The report cites Gartner's Market Guide for AIOps Platforms, which states, "AIOps platforms combine big data and machine learning [ML] functionality to support IT operations. I&O [Infrastructure & Operations] leaders should begin the deployment of such platforms to enhance performance monitoring now, but plan extension to service desk and automation over the next five years."

OpsRamp also points to a report by Illinois-based market research firm MarketsandMarkets that projects major growth in AIOps: "The AIOps platform market size is expected to grow from USD 1.73 billion in 2017 to USD 11.02 billion by 2023."

The OpsRamp survey of 120 IT executives in the United States found that while they recognize the need for AI and ML to help cope with the mushrooming alerts and tasks being generated by the digital economy, cost and complexity are a barrier to AIOps in the early adoption curve.

"While AIOps adoption is picking up at a fast pace," the OpsRamp report states, "IT teams have a growing set of apprehensions. 54 percent of respondents worry about the accuracy of AIOps prediction models, 52 percent about the quality of large datasets for building machine learning models while 48 percent fret about the IT talent required for supervising machine learning algorithms."

When asked what was holding them back from AIOps adoption, 52 percent of those surveyed cited cost, while complexity concerned 29 percent and another 29 percent worried about "technological limitations."

OpsRamp does not offer easy answers to the questions facing early adopters. As with other AI and ML technologies, lack of skills is an issue. "IT teams will need to hire qualified data scientists to implement AIOps tools," the vendor's report states. "Also, don't forget to train existing staff so that you can finally close the skills gap."

It appears AI training is in the future for IT professionals looking to work in the AIOps world. How practical it will be for IT departments to hire those currently scarce data scientists is a question that needs to be answered. Beyond the price of purchasing an AIOps platform, the cost of training and/or hiring AI experts will be a consideration.

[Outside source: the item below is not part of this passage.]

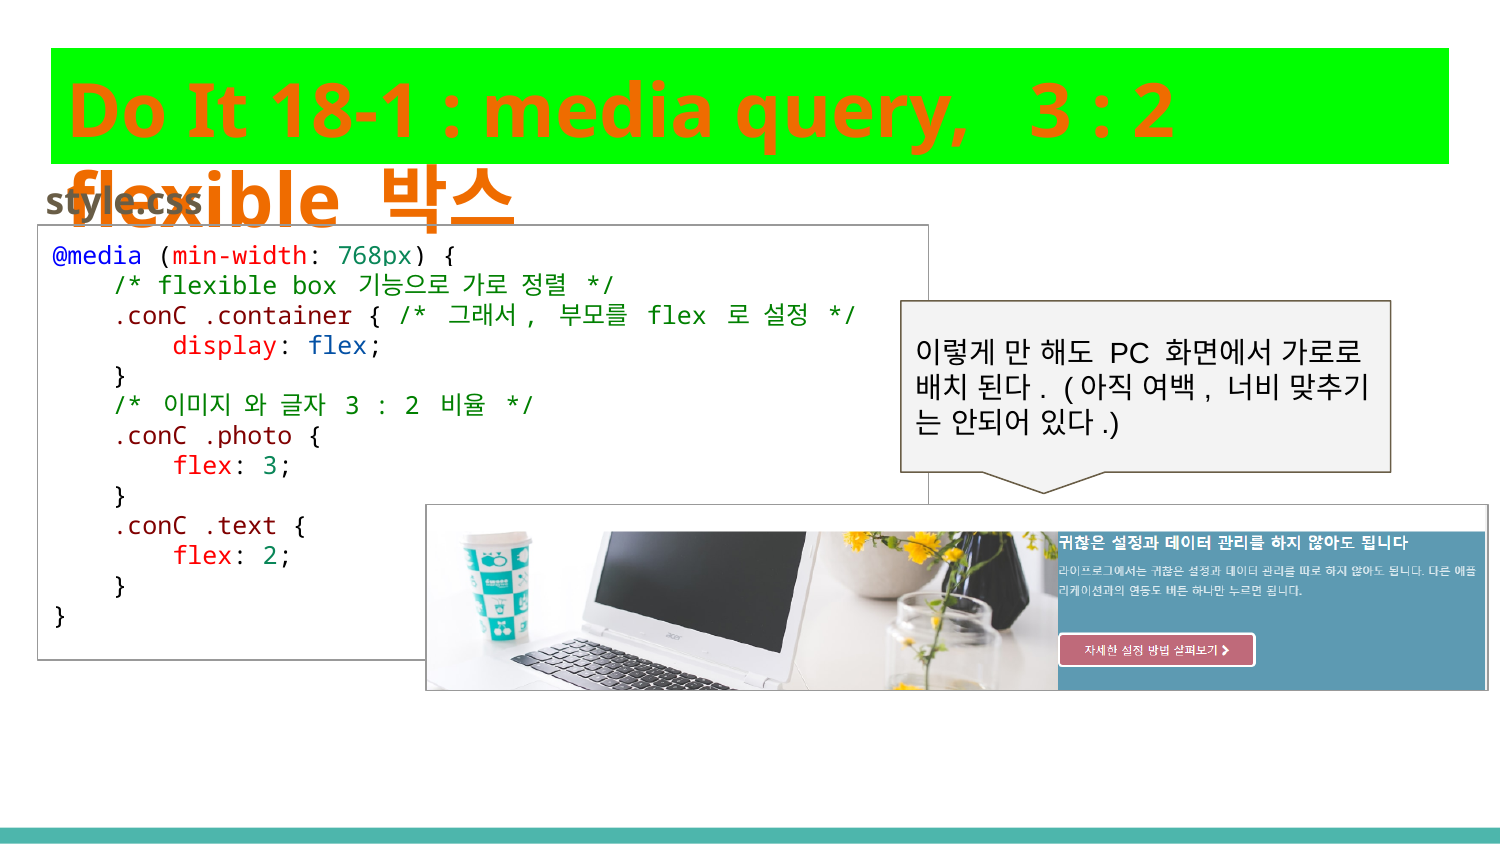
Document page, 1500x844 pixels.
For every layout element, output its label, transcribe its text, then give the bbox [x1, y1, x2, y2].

Despite these reservations, the IT executives in the survey apparently see the value in applying AI and ML to cope with the stress the digital economy is putting on traditional IT operations. Automating routine functions scored high, with 74 percent of those surveyed seeing that as one of the two biggest benefits to AIOps adoption. Avoiding service disruption with faster mean time to recovery (MTTR) came in second with 67 percent citing it. Detecting anomalies "by predicting shifts in normal system behavior in dynamic production environments" came in third, with 58 percent seeing that as a benefit.

However, with these benefits, the key to adoption appears to depend on vendors' ability to provide IT departments with technology that is not difficult to deploy and maintain. According to the survey, 63 percent "want an AIOps platform that's easy to deploy, configure, and maintain across their modern IT infrastructure landscape." That is a tall order for a technology still in the early stages of development and adoption.

Predicting that ML has no limits when it comes to managing the future of IT, the OpsRamp report concludes: "The potential of AIOps is still in flux. As AIOps tools grow in sophistication, enterprises expect to save time and money with actionable event context and data-driven recommendations."